Mitsubishi Plant Manager Praises Workers And Defends Marketing Effort | WGLT

Mitsubishi Plant Manager Praises Workers And Defends Marketing Effort

May 9, 2016

Diamond Star Motors notebook. One of the items of memorabilia workers are finding as they clean out offices before shutdown.
Credit Charlie Schlenker / WGLT

The head of the Mitsubishi Auto plant in Normal said this has been his most difficult year of more than four decades in the auto industry. The company laid off most of its workforce last year and the final hundred plus workers at the facility will lose their jobs at the end of the month.

Jerry Berwanger has been the Plant Manager at Mitsubishi in Normal for 12 years. He has been with Mitsubishi Motors North America for 17 years and in the automotive industry for 44. In another of our continuing series of interviews with former and current Mitsubishi workers, Berwanger said the final closing of the plant at the end of the month is a big loss for him, just as it was for all the workers laid off in November, and for the final few dozen that have stayed on.

He said he had planned to retire, but was asked to stay on for another year as labor contract negotiations were coming up. Then he was told the plant would close and he said it was like "a punch in the gut." Berwanger said he tried to form a good separation package to acknowledge a superb workforce.

Berwanger also praised the plant workforce as the best he has seen in his time in the industry. He said even after the plant closure was announced, there was no change in the absentee rate and the quality ratings of cars that came off the line actually improved. Berwanger said he gives a blanket endorsement to hiring any worker at the plant.
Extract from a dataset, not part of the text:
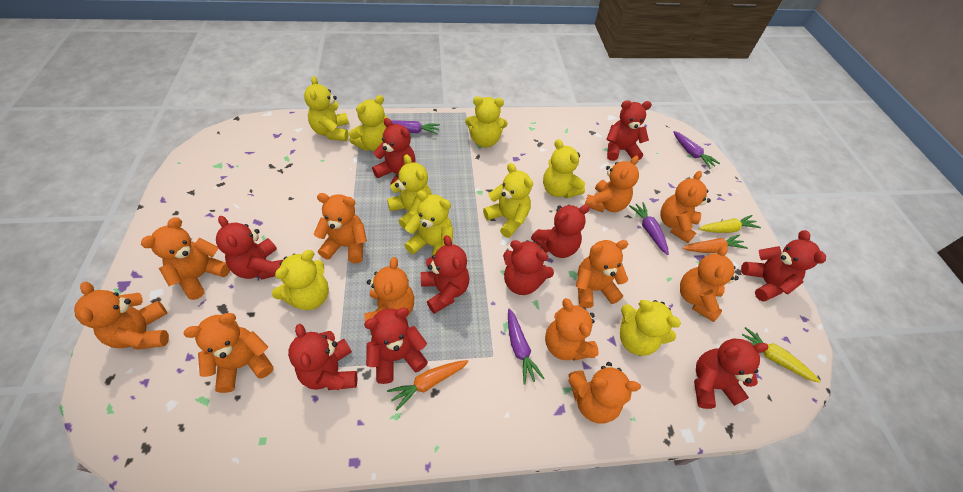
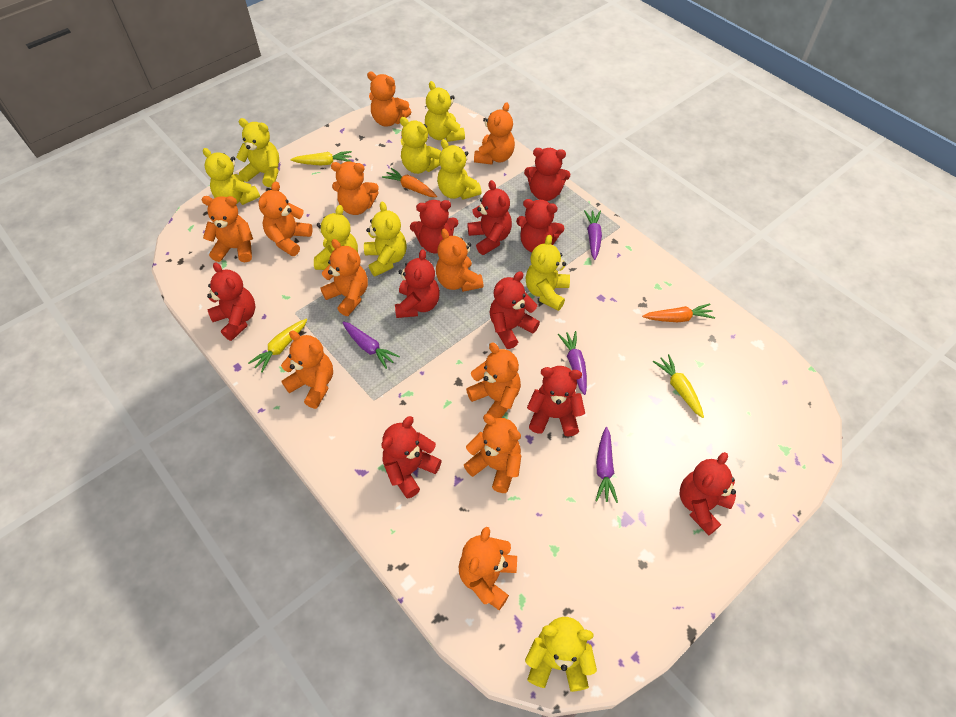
yellow carrot: [698,215,761,233] [742,327,821,383] = 2 -> [248,319,308,373] [291,151,352,165] [653,354,704,418] = 3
In the ten months since the closure was announced, a task force formed and has worked to market the plant. Mitsubishi recently sold the plant to an industrial liquidator who will sell off the equipment and do its best to find a new owner. Berwanger said he gets upset when he hears people say the task force cultivating prospects for new plant ownership failed to do its job. Berwanger was the contact point for prospective firms.

"There was a lot of interest. I'm the one that flew to New York, Washington, Detroit, Chicago. I was in meetings with them. There was a lot done. We had a lot of people come through," said Berwanger.
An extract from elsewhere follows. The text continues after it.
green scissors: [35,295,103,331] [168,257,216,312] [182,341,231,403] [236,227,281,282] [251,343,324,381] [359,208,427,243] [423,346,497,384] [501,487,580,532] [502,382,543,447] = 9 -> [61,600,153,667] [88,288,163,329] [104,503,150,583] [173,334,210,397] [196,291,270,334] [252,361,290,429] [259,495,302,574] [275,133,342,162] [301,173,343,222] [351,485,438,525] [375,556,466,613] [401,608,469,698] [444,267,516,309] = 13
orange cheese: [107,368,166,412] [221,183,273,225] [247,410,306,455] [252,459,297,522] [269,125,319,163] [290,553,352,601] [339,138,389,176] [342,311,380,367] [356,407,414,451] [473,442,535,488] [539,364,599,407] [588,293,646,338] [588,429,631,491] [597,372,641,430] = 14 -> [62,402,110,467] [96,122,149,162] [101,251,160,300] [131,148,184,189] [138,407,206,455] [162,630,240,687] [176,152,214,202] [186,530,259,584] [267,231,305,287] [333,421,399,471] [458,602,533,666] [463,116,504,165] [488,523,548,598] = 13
Berwanger said he has seen six automotive firms come through the plant, a couple of farm implement manufacturers, and two major supplier firms.
He said new owner Maynards Industries has taken over conducting the tours and has already begun marketing the plant.
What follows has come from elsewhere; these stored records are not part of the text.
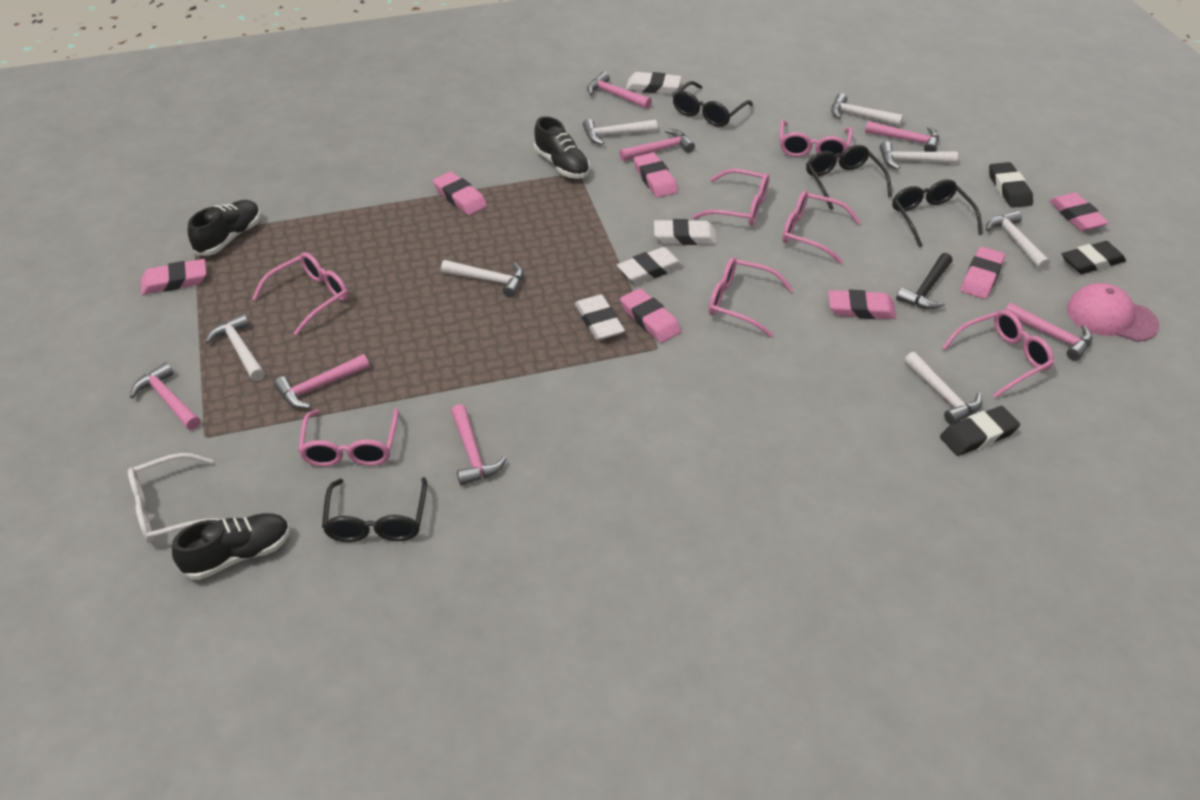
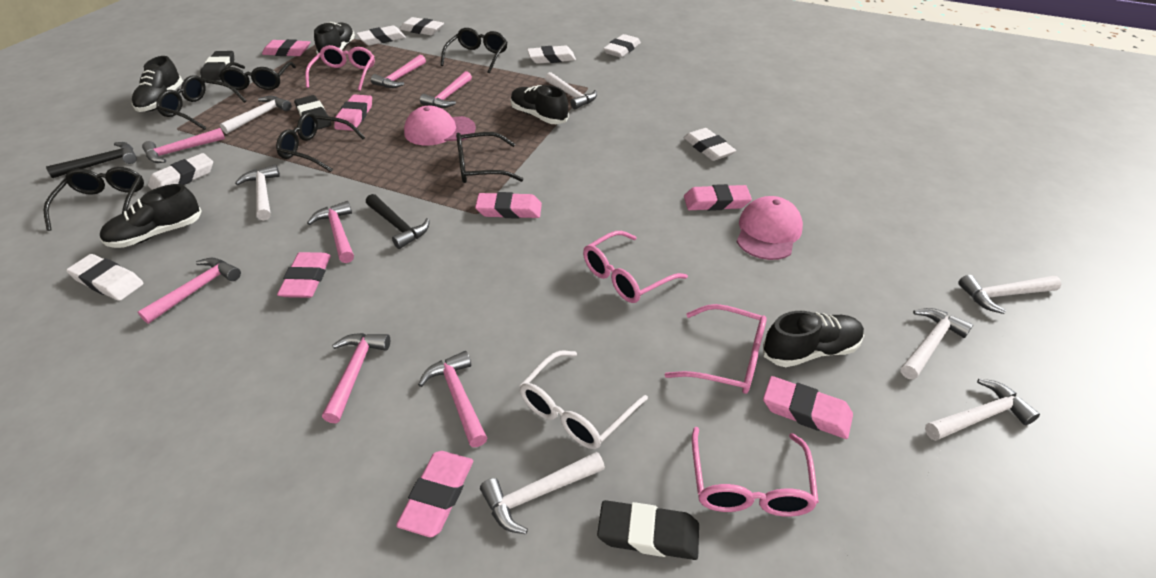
black glasses: [322,477,427,542] [673,81,753,127] [806,145,892,210] [892,179,983,248] = 4 -> [44,167,144,231] [156,75,246,130] [219,62,296,90] [276,112,365,172] [440,28,507,73] [456,132,523,183] = 6
black hammer: [896,253,953,309] = 1 -> [46,142,137,178] [366,194,429,249] = 2
black shoe: [172,513,290,580] [188,200,260,255] [534,116,590,179] = 3 -> [100,184,202,248] [132,56,183,112] [314,22,355,54] [511,85,569,124] [763,311,864,367] = 5
pink cap: [1067,283,1159,342] = 1 -> [404,106,476,146] [737,196,803,260] = 2
pink glasses: [252,252,348,336] [298,408,399,467] [692,169,769,226] [709,257,793,337] [779,120,853,160] [782,191,861,264] [942,310,1054,398] = 7 -> [305,45,375,91] [583,231,688,303] [665,304,767,394] [692,427,819,517] = 4
white eraser: [575,295,625,340] [617,247,683,284] [626,72,681,94] [654,219,717,245] = 4 -> [66,254,144,301] [148,153,213,190] [357,26,406,45] [400,17,444,35] [527,46,576,64] [603,34,641,57] [684,128,736,161] = 7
Some area lawmakers have argued that the lack of a new owner is an example of the adverse business climate in the state. Berwanger also said it's not true in his experience that firms took a pass on Mitsubishi because of the state budget crisis.

"I'll tell you the people that came to visit us. They knew we were UAW. They already knew what the state of Illinois work(ers) comp and taxes were. They had already done their homework," said Berwanger.

Berwanger said no one told him they were not going to buy the plant because of business conditions in the state. He said most related that the plant was too big for their needs.

Berwanger said he has received some offers to consult after the plant closes and he retires from Mitsubishi. But, for now, he said he will just rest.